### What you need to do
Continue the forum thread about setting up DSPy with Azure OpenAI, starting right after its last sentence.

### Provided text
In my set-up a value for model is sent and it is different from the deployment_id. Openai is 1.16.2 e.g. not legacy. Per your analysis this set-up cannot work but it does. The only difference between your initial post and my set-up I can see is that I am sending a deployment_id. I do not see a problem with DSPy here.

Let me see if I can get that replicate that setup. Even if somehow it works, I would say the statement "not see a problem with DSPy here" to be a bit strong if the "wrong setup" is the correct setup :D

dkimmunichre avatar Apr 04 '24 19:04 dkimmunichre

At the very least there should be an update in the documentation or a more detailed guide to using Azure OpenAI object, which I'm willing to do once I figure this out.

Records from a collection
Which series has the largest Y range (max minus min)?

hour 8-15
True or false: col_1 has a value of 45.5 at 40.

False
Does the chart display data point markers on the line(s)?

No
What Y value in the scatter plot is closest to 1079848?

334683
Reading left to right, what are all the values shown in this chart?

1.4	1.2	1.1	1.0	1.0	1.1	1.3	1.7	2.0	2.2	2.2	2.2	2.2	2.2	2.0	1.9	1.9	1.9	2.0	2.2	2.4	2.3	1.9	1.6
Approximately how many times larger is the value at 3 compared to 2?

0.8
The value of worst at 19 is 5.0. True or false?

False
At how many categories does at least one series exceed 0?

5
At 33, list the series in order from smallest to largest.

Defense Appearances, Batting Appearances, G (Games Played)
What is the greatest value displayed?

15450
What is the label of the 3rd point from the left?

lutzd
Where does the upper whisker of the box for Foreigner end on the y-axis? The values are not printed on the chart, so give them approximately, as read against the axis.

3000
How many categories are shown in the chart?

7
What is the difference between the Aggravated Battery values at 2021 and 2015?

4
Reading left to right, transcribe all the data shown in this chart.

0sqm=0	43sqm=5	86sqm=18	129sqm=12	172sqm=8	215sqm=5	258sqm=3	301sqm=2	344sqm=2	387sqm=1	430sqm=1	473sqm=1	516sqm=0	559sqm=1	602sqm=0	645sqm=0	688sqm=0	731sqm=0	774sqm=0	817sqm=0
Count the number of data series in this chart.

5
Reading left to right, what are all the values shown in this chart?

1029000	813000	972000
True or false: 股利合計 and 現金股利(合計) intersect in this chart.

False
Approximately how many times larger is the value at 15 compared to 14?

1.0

### Answer space
dkimmunichre avatar Apr 04 '24 19:04 dkimmunichre

Update: @excubo-jg I retried with deployment_id and it did not work. There must be other differences that allow your setup to work correctly but mine not.

dkimmunichre avatar Apr 08 '24 18:04 dkimmunichre

Update: this was an error that stems from use of azure_ad_token as the api key. It seems that despite what the documentation says about azure_ad_token being a valid api_key argument, this does not currently work. It's strange that Azure does not return a 400, but either way, this is a bug.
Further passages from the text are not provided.